Project 1: Reacquisition of cocaine CPP and its inhibition by previous social interaction preferentially affects D1-MSNs
We investigated if counterconditioning with dyadic (i.e., one-to-one) social interaction, a strong inhibitor of the subsequent reacquisition of cocaine conditioned place preference (CPP), differentially modulates the activity of the diverse brain regions oriented along a mediolateral corridor reaching from the interhemispheric border to the anterior commissure, i.e., the nucleus of the vertical limb of the diagonal band, the medial septal nucleus, the major island of Calleja, the intermediate part of the lateral septal nucleus, and the medial accumbens shell and core (together termed ‘accumbens corridor). We also investigated the involvement of the lateral accumbens core and the dorsal caudate putamen. The anterior cingulate 1 (Cg1) region served as a negative control. Contrary to our expectations, we found that all regions of the accumbens corridor showed increased expression of the early growth response protein 1 (EGR1, Zif268) in rats 2 hours after reacquisition of cocaine CPP after a history of cocaine CPP acquisition and extinction. Previous counterconditioning with dyadic social interaction inhibited both the reacquisition of cocaine CPP and the activation of the whole accumbens corridor. EGR1 activation was predominantly found in dynorphin-labeled cells, i.e., presumably D1 receptor-expressing medium spiny neurons (D1-MSNs), with D2-MSNs (immunolabeled with an anti-DRD2 antibody) being less affected. Cholinergic interneurons or GABAergic interneurons positive for parvalbumin, neuropeptide Y or calretinin were not involved in these CPP-related EGR1 changes. Glial cells did not show any EGR1 expression either.

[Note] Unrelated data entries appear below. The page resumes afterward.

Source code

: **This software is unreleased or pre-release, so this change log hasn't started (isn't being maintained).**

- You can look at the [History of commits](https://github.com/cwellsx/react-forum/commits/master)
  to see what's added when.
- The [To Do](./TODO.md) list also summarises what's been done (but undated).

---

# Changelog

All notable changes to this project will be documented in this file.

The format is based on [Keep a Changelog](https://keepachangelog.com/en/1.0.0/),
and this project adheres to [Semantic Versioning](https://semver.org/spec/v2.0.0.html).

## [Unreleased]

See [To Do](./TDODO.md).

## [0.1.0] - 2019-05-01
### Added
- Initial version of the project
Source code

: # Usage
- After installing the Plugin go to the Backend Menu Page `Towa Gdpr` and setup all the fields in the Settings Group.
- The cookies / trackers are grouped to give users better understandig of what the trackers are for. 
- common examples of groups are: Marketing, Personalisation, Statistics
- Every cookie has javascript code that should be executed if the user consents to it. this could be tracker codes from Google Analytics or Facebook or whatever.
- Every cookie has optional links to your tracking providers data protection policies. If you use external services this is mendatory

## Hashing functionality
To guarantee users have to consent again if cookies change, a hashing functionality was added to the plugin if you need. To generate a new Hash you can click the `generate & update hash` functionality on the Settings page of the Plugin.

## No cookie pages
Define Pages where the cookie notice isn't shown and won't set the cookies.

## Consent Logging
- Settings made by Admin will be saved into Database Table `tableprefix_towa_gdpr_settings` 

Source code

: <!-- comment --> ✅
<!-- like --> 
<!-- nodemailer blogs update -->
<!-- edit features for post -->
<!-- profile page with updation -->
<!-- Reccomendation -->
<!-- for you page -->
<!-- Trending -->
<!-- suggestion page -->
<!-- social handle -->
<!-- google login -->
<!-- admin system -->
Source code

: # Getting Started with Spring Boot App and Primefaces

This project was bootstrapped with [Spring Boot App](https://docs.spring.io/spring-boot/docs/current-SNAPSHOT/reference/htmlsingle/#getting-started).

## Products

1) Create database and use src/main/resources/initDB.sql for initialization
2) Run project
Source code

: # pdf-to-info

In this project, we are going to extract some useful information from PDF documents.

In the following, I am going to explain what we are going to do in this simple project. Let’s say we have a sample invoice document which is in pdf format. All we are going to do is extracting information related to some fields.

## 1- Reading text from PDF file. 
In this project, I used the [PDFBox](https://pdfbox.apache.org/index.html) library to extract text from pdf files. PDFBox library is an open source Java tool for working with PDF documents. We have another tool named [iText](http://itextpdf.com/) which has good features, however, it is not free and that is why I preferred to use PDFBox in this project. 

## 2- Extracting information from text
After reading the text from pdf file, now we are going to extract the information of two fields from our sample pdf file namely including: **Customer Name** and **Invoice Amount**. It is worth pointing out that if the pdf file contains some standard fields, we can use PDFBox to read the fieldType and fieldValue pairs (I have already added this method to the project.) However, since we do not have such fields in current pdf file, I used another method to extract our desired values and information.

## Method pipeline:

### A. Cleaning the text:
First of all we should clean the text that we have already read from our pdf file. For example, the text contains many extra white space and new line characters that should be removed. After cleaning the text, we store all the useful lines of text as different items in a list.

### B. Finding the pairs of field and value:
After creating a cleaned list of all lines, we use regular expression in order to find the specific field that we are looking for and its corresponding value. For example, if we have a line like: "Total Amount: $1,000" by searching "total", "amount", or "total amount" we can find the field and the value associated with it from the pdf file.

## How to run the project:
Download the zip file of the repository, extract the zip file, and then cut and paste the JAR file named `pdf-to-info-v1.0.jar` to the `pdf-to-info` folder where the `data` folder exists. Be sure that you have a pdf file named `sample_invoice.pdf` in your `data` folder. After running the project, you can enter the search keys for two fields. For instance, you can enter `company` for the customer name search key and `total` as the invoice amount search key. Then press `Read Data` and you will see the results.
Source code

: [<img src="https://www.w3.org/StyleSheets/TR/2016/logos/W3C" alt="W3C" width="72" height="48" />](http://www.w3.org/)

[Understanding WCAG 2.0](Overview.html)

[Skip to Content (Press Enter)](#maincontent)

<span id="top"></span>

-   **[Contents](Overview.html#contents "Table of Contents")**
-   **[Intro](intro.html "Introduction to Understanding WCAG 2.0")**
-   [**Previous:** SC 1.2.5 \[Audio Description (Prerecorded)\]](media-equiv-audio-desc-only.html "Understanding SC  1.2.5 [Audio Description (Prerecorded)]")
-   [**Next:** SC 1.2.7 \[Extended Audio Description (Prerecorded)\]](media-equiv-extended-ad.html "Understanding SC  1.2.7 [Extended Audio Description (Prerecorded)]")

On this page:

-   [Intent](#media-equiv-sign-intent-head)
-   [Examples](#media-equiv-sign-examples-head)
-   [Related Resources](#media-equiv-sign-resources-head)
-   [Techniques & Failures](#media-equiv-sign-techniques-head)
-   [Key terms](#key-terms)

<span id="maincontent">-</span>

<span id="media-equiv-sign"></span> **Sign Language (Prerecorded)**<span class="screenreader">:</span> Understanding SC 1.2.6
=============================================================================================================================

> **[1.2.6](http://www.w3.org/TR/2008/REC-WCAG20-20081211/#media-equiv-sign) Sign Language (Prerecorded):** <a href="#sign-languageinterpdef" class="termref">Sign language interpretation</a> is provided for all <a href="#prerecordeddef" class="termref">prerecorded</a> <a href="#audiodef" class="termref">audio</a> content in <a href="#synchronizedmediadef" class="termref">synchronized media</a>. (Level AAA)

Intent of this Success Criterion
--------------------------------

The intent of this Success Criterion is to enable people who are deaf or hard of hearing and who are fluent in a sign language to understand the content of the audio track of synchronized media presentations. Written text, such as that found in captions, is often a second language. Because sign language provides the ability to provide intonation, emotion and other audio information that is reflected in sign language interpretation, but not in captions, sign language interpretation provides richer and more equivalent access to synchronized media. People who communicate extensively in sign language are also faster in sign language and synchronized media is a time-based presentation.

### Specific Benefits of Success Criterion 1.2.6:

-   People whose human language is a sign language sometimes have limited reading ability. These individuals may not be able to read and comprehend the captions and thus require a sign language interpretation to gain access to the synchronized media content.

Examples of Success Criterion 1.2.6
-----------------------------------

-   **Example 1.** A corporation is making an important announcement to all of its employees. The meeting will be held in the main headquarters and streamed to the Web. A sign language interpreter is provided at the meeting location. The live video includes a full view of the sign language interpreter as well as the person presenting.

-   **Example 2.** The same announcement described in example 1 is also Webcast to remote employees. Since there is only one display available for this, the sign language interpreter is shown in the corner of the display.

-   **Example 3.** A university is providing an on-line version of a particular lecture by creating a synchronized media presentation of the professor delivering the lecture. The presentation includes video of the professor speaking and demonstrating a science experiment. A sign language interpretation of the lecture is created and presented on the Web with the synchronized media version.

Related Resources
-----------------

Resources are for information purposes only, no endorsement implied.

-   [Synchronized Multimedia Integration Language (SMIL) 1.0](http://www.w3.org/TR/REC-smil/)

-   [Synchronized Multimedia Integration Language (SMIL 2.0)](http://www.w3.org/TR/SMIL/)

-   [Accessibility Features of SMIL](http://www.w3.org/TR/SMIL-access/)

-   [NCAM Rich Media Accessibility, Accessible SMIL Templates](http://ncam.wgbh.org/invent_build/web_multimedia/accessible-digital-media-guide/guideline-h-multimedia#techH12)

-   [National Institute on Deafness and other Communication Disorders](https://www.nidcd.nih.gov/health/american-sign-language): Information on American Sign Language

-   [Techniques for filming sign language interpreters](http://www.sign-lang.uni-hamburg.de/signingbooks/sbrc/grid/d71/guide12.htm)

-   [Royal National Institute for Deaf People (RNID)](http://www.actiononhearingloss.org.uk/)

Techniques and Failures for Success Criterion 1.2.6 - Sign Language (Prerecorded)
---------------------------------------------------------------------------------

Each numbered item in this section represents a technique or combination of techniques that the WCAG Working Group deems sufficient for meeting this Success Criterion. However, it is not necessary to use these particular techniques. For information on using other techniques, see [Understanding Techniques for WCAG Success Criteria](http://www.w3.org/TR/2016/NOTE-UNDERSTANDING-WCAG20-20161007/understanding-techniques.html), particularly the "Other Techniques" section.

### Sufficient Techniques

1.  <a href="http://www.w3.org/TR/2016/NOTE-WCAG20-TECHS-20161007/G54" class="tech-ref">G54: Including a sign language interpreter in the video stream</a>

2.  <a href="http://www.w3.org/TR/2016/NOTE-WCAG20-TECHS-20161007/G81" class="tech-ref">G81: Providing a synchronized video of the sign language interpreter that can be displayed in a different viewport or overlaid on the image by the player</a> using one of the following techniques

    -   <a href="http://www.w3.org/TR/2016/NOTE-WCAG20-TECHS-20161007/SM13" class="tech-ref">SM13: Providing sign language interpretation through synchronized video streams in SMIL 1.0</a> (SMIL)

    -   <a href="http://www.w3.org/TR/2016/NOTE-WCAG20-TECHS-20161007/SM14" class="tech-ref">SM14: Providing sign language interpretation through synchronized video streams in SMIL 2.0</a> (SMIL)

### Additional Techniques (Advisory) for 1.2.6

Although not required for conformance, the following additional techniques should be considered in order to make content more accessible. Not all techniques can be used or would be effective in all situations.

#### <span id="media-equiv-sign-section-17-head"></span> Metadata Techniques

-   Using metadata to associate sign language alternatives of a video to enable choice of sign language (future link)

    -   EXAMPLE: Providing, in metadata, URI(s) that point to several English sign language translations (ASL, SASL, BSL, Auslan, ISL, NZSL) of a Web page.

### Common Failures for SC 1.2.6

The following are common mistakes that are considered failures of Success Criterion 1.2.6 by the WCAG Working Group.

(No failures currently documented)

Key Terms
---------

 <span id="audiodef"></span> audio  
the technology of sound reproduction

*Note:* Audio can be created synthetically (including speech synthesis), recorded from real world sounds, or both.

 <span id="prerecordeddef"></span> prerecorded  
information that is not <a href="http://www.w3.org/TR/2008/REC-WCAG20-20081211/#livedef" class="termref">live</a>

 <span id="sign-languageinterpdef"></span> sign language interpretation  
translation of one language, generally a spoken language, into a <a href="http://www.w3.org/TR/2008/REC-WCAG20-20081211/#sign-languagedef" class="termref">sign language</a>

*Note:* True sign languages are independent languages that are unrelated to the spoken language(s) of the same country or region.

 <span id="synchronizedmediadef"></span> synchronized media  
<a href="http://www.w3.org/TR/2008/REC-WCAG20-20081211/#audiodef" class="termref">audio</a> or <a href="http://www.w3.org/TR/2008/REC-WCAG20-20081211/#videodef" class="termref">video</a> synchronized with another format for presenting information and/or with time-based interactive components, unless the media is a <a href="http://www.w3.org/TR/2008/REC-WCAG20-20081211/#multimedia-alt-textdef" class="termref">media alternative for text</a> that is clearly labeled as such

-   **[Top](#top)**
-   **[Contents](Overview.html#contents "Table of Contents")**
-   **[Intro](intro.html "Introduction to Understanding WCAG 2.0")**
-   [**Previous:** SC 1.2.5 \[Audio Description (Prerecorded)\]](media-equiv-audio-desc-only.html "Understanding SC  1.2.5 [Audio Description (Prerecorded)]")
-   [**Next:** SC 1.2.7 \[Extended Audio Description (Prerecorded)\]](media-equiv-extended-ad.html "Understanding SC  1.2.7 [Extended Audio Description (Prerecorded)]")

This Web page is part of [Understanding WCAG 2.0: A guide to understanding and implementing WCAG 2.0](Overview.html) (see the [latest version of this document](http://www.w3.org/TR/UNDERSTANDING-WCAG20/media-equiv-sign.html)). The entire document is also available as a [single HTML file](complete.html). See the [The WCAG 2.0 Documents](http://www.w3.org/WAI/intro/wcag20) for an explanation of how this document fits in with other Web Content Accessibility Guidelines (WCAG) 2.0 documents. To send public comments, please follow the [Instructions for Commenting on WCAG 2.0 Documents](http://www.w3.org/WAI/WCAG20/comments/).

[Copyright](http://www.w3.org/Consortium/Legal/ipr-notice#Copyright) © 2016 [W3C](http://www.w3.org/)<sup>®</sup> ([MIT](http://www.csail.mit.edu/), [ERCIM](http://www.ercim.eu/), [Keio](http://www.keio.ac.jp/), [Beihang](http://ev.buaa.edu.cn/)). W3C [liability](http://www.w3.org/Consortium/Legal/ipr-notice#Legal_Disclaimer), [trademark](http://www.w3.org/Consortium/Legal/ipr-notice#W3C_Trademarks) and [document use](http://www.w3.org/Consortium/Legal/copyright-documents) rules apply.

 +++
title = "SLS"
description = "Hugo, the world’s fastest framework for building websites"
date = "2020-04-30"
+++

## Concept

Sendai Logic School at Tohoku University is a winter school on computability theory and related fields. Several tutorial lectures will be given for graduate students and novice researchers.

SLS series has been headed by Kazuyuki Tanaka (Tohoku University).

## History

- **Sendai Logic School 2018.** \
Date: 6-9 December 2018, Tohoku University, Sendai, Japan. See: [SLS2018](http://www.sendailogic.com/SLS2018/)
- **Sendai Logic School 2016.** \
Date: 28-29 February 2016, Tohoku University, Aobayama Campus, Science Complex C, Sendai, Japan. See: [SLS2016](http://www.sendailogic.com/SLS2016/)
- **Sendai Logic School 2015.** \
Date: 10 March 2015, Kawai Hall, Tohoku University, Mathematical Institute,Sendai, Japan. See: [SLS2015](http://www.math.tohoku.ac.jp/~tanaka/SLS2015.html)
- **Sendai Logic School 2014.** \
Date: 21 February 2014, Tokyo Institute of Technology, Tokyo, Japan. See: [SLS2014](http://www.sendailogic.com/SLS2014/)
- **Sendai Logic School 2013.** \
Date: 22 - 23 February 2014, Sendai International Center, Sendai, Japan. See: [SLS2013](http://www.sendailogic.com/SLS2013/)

The present findings could be of relevance for the therapy of impaired social interaction in substance use disorders, depression, psychosis, and autism spectrum disorders.
Project 2: Increased conditioned place preference for cocaine in high anxiety-related behavior (HAB) mice is associated with an increased activation in the accumbens corridor
Anxiety disorders and substance use disorders are strongly associated in humans. Accordingly, a widely held but controversial concept in the addiction field, the so-called "self-medication hypothesis", posits that anxious individuals are more vulnerable for drug dependence because they use drugs of abuse to alleviate their anxiety. We tested this hypothesis under controlled experimental conditions by quantifying cocaine conditioned place preference (CPP) in CD1 mice selectively bred for high anxiety-related behavior (HAB) vs normal anxiety-related behavior (NAB). HAB mice showed increased cocaine CPP compared to NAB mice. This behavior was associated with an increased expression of the immediate early genes c-Fos and Early Growth Related Protein 1 (EGR1) in the accumbens corridor, i.e., a region stretching from the anterior commissure to the interhemispheric border and comprising the medial nucleus accumbens core and shell, the major island of Calleja and lateral septum, as well as the vertical limb of the diagonal band and medial septum. Within the accumbens corridor the cocaine CPP induced EGR1 expression was only observed in D1- and D2- medium spiny neurons (MSNs), whereas other types of neurons or glial cells were not involved. Overall EGR1 seemed to be a more sensitive marker than c-Fos with respect to the activation by contingent vs noncontingent cocaine. Our findings suggest that cocaine maybe more rewarding in high anxiety individuals, plausibly due to an anxiolytic effect.